═══ DATA FOR PROCESSING ═══

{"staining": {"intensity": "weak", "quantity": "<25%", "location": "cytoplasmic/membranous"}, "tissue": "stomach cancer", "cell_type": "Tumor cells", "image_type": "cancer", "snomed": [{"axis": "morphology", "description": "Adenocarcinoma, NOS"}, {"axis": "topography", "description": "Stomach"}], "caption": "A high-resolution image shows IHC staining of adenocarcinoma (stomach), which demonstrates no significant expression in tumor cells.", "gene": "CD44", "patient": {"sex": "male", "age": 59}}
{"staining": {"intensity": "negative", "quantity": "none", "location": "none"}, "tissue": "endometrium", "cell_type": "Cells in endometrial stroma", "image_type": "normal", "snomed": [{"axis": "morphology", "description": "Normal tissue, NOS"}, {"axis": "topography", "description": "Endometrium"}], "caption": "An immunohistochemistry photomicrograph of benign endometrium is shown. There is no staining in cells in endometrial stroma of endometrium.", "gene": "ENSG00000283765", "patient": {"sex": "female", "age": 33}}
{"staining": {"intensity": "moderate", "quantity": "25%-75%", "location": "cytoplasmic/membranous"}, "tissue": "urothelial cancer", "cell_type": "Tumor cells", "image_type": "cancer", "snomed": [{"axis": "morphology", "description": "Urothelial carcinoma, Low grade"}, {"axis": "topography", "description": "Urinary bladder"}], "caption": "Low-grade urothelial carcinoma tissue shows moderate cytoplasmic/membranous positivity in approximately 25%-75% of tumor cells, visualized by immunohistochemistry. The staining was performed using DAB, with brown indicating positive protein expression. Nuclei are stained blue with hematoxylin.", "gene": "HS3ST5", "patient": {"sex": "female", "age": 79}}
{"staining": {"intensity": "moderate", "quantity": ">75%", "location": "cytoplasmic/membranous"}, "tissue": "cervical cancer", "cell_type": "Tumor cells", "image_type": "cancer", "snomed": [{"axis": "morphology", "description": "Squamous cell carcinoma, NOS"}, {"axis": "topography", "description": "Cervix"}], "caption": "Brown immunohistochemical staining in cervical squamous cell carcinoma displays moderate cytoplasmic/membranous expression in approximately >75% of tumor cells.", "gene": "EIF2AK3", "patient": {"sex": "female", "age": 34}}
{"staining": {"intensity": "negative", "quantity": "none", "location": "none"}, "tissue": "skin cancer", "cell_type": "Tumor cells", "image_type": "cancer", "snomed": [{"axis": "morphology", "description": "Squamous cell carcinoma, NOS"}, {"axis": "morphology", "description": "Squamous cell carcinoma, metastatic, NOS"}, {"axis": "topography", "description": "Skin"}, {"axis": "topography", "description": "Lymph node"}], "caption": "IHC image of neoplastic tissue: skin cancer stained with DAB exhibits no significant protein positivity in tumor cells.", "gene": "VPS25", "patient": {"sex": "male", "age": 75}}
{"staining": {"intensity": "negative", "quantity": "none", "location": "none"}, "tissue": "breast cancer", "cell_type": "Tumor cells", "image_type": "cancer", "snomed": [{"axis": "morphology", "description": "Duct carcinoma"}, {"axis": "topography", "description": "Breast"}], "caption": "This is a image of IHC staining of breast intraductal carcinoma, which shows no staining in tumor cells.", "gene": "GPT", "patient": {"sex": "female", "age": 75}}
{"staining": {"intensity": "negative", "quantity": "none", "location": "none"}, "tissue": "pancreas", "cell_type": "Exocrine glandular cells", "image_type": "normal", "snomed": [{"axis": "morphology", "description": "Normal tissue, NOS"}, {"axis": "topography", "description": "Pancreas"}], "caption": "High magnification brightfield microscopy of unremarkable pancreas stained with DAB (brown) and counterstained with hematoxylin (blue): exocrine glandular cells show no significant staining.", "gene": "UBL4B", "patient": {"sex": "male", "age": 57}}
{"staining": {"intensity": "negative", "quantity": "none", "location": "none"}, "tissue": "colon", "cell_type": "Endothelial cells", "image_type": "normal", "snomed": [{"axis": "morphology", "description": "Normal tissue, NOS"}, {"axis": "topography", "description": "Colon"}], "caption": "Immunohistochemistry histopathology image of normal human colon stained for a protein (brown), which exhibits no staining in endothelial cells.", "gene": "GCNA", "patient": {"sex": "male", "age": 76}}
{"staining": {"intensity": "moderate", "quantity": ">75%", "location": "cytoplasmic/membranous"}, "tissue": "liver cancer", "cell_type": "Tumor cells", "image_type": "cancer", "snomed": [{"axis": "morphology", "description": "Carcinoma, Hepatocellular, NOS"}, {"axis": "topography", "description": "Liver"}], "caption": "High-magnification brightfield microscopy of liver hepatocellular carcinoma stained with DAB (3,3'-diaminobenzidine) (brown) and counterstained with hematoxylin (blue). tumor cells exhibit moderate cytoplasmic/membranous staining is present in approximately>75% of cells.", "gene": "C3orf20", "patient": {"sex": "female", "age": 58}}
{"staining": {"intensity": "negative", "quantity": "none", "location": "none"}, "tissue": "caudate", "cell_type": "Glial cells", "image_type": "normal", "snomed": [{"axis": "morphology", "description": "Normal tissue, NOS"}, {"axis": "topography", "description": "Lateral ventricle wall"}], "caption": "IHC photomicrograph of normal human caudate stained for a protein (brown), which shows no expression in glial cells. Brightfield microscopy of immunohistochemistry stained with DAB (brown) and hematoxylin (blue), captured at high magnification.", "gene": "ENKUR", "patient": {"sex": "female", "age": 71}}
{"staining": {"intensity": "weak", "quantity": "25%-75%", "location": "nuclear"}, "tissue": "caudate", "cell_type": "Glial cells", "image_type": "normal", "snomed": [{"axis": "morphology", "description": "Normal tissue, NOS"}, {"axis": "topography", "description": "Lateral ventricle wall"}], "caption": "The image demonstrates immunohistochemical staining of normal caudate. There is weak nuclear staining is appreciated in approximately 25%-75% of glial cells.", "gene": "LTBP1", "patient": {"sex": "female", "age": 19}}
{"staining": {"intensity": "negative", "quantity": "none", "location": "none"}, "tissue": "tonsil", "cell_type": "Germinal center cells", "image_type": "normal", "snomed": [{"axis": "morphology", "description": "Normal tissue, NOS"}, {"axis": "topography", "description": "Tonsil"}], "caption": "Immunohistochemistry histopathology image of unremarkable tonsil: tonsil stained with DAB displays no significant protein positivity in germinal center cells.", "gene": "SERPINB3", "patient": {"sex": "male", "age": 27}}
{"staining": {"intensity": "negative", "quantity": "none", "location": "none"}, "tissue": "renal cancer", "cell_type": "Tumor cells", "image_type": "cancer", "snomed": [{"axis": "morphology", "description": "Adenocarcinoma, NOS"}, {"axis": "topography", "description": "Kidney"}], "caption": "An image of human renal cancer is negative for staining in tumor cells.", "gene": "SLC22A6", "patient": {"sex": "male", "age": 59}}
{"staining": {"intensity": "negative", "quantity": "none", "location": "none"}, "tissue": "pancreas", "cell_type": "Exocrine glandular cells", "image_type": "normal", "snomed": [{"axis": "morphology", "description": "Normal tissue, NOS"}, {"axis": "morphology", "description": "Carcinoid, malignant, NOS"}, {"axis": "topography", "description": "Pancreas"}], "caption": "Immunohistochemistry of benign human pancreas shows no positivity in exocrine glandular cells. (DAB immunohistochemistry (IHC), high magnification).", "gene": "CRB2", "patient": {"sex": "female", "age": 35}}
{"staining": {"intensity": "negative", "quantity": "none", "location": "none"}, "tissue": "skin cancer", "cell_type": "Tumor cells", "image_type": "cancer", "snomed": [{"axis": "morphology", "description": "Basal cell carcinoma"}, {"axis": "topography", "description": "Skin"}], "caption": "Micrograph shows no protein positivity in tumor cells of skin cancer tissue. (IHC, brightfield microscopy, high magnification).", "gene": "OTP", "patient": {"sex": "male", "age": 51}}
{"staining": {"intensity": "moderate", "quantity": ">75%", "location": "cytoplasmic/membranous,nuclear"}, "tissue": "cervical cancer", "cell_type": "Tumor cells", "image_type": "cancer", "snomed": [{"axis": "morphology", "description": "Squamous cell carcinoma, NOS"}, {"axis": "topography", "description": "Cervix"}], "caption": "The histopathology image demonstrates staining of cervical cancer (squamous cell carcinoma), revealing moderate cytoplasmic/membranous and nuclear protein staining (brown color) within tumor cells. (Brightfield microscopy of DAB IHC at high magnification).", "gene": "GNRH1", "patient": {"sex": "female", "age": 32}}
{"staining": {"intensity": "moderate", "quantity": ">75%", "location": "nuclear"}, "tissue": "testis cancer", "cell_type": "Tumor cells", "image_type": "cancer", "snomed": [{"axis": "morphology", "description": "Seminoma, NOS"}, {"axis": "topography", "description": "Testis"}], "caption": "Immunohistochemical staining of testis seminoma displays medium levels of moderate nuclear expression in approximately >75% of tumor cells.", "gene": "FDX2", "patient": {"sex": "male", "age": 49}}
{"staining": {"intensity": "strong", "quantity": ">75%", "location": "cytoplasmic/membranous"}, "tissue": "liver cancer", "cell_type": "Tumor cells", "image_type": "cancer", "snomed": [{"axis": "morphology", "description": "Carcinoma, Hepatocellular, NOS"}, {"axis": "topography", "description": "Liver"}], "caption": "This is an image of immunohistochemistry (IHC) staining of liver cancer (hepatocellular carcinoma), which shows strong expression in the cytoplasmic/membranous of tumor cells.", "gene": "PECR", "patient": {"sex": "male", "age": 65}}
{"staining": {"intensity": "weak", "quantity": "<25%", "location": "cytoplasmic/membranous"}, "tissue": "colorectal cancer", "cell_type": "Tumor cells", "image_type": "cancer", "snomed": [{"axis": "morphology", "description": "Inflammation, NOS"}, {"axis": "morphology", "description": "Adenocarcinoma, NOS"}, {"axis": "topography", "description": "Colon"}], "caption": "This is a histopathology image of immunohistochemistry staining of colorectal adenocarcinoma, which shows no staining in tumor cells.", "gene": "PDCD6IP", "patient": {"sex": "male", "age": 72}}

═══

Above are the entries. Copy exactly the part that opens with the line containing "image of unremarkable" and closes with the line containing "image of human", and no more.

» ANSWER BOX
{"staining": {"intensity": "negative", "quantity": "none", "location": "none"}, "tissue": "tonsil", "cell_type": "Germinal center cells", "image_type": "normal", "snomed": [{"axis": "morphology", "description": "Normal tissue, NOS"}, {"axis": "topography", "description": "Tonsil"}], "caption": "Immunohistochemistry histopathology image of unremarkable tonsil: tonsil stained with DAB displays no significant protein positivity in germinal center cells.", "gene": "SERPINB3", "patient": {"sex": "male", "age": 27}}
{"staining": {"intensity": "negative", "quantity": "none", "location": "none"}, "tissue": "renal cancer", "cell_type": "Tumor cells", "image_type": "cancer", "snomed": [{"axis": "morphology", "description": "Adenocarcinoma, NOS"}, {"axis": "topography", "description": "Kidney"}], "caption": "An image of human renal cancer is negative for staining in tumor cells.", "gene": "SLC22A6", "patient": {"sex": "male", "age": 59}}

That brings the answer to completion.